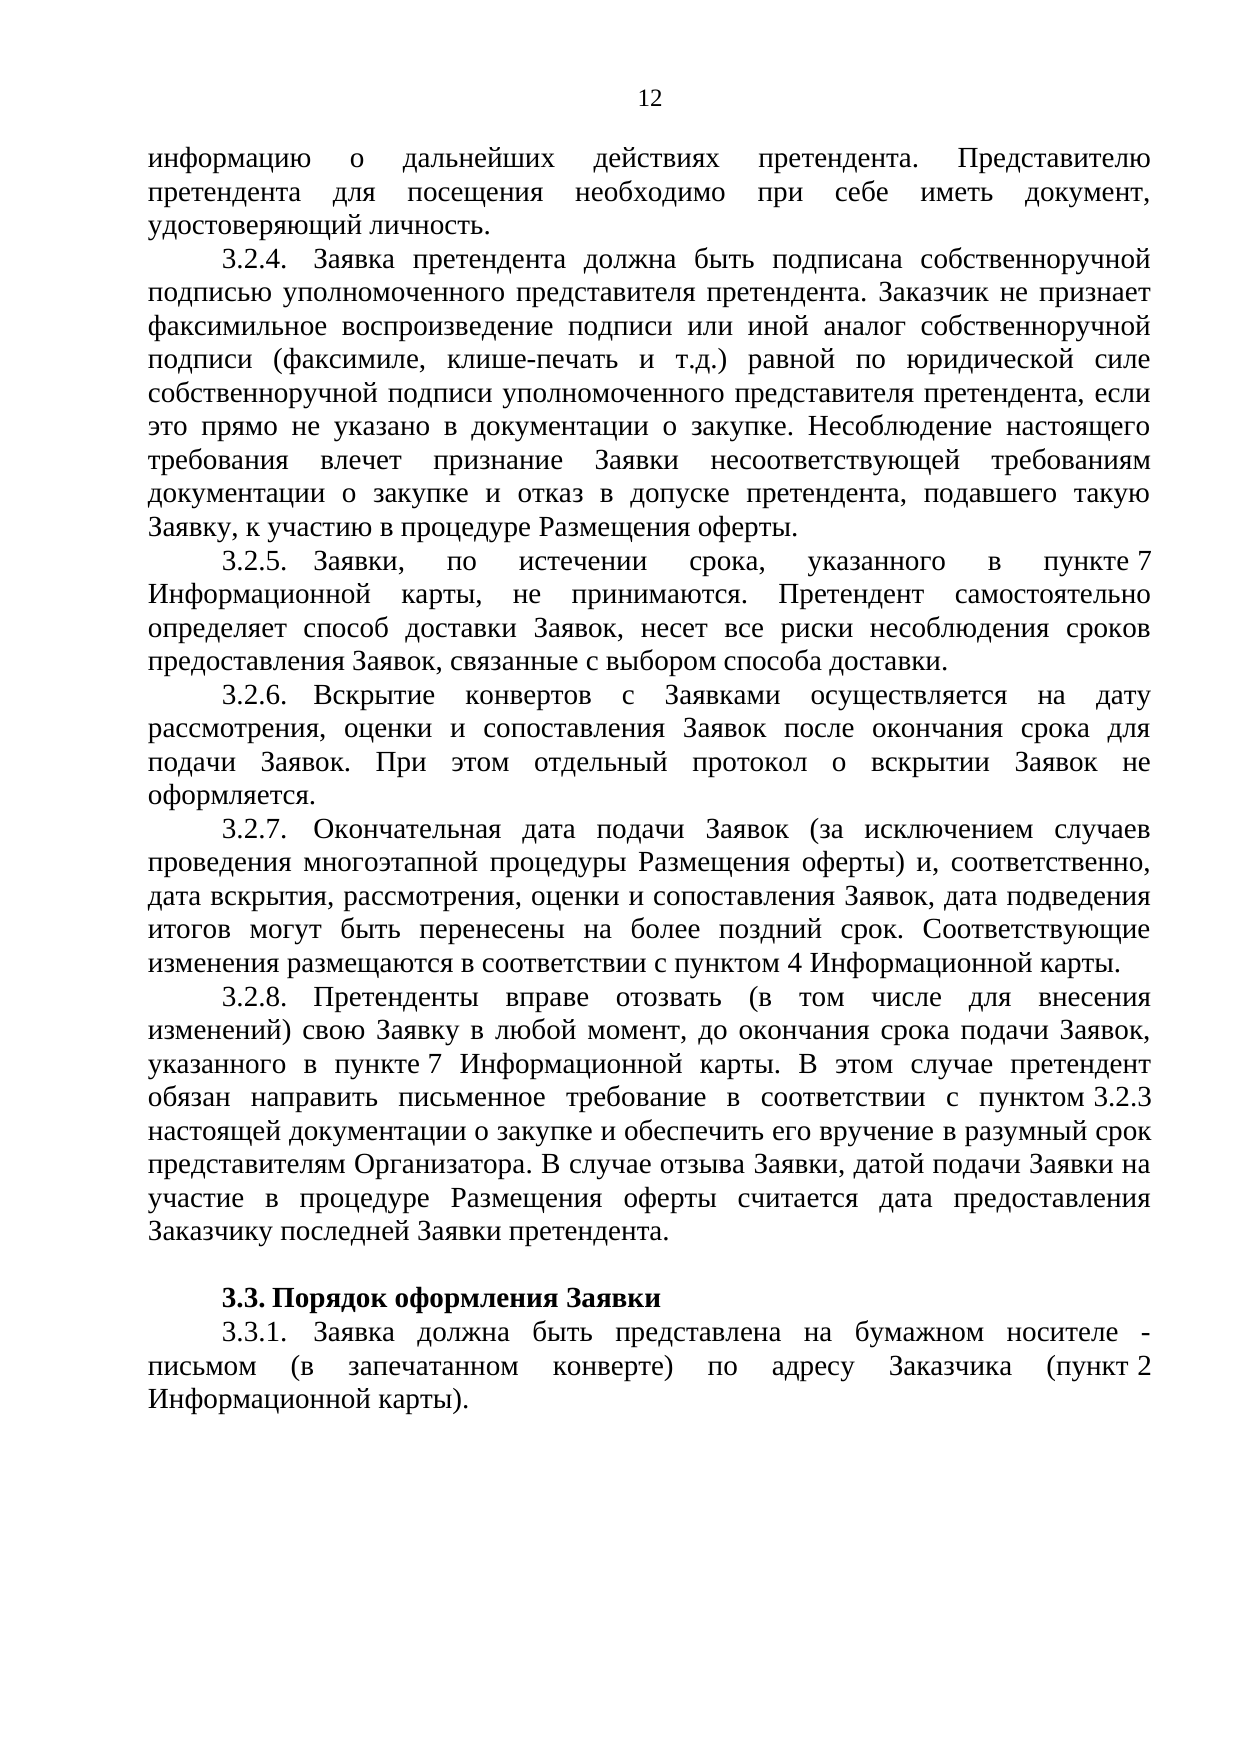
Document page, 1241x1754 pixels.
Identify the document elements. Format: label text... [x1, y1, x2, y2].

list Окончательная дата подачи Заявок (за исключением случаев проведения многоэтапной процедуры Размещения оферты) и, соответственно, дата вскрытия, рассмотрения, оценки и сопоставления Заявок, дата подведения итогов могут быть перенесены на более поздний срок. Соответствующие изменения размещаются в соответствии с пунктом 4 Информационной карты. [148, 811, 1152, 979]
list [148, 140, 1152, 241]
list Заявки, по истечении срока, указанного в пункте 7 Информационной карты, не принимаются. Претендент самостоятельно определяет способ доставки Заявок, несет все риски несоблюдения сроков предоставления Заявок, связанные с выбором способа доставки. [148, 543, 1152, 677]
list Претенденты вправе отозвать (в том числе для внесения изменений) свою Заявку в любой момент, до окончания срока подачи Заявок, указанного в пункте 7 Информационной карты. В этом случае претендент обязан направить письменное требование в соответствии с пунктом 3.2.3 настоящей документации о закупке и обеспечить его вручение в разумный срок представителям Организатора. В случае отзыва Заявки, датой подачи Заявки на участие в процедуре Размещения оферты считается дата предоставления Заказчику последней Заявки претендента. [148, 979, 1152, 1247]
list Заявка претендента должна быть подписана собственноручной подписью уполномоченного представителя претендента. Заказчик не признает факсимильное воспроизведение подписи или иной аналог собственноручной подписи (факсимиле, клише-печать и т.д.) равной по юридической силе собственноручной подписи уполномоченного представителя претендента, если это прямо не указано в документации о закупке. Несоблюдение настоящего требования влечет признание Заявки несоответствующей требованиям документации о закупке и отказ в допуске претендента, подавшего такую Заявку, к участию в процедуре Размещения оферты. [148, 241, 1152, 543]
list Порядок оформления Заявки [148, 1281, 1152, 1314]
list Вскрытие конвертов с Заявками осуществляется на дату рассмотрения, оценки и сопоставления Заявок после окончания срока для подачи Заявок. При этом отдельный протокол о вскрытии Заявок не оформляется. [148, 677, 1152, 811]
list Заявка должна быть представлена на бумажном носителе - письмом (в запечатанном конверте) по адресу Заказчика (пункт 2 Информационной карты). [148, 1314, 1152, 1415]
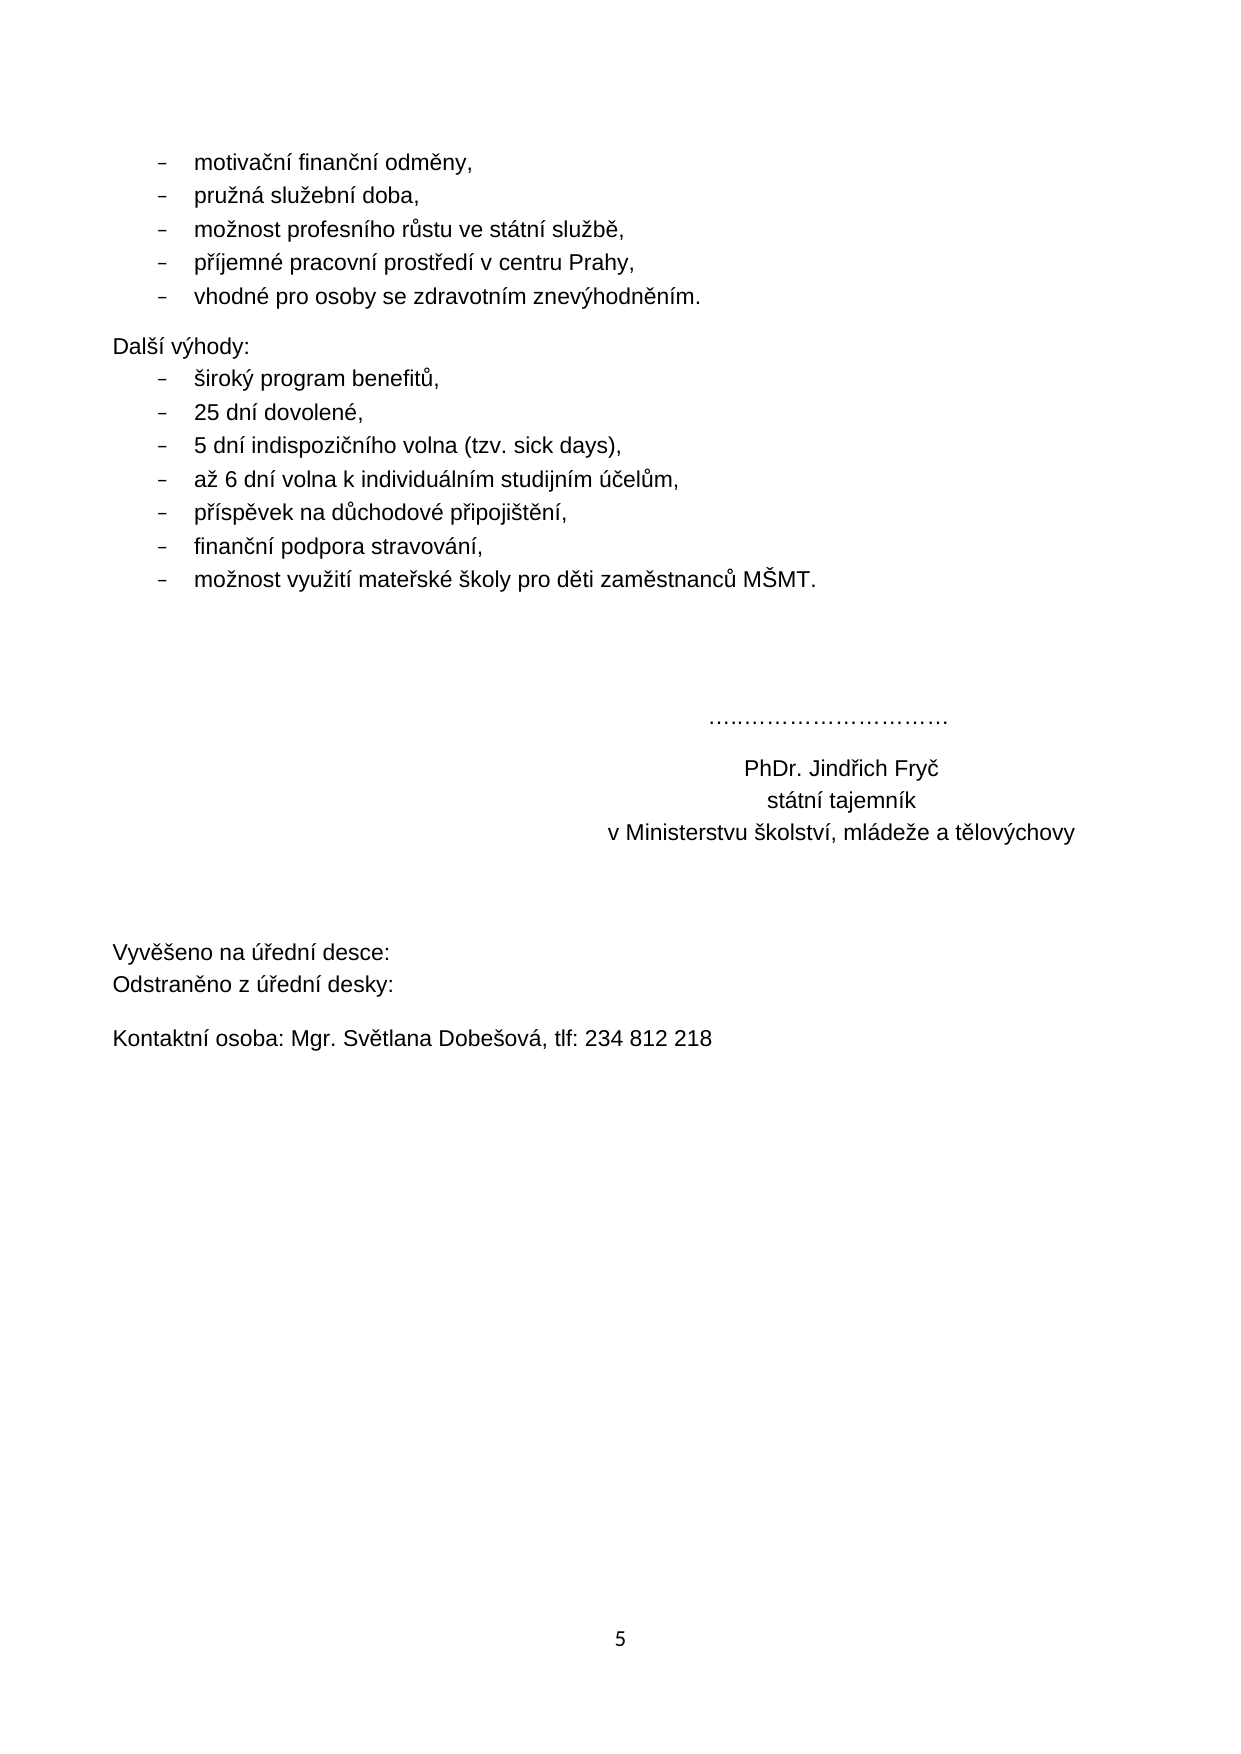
──────
** Problem **
Go line by line through the records above and copy each one containing "пункте".

** Solution **
list Заявки, по истечении срока, указанного в пункте 7 Информационной карты, не принимаются. Претендент самостоятельно определяет способ доставки Заявок, несет все риски несоблюдения сроков предоставления Заявок, связанные с выбором способа доставки. [148, 543, 1152, 677]
list Претенденты вправе отозвать (в том числе для внесения изменений) свою Заявку в любой момент, до окончания срока подачи Заявок, указанного в пункте 7 Информационной карты. В этом случае претендент обязан направить письменное требование в соответствии с пунктом 3.2.3 настоящей документации о закупке и обеспечить его вручение в разумный срок представителям Организатора. В случае отзыва Заявки, датой подачи Заявки на участие в процедуре Размещения оферты считается дата предоставления Заказчику последней Заявки претендента. [148, 979, 1152, 1247]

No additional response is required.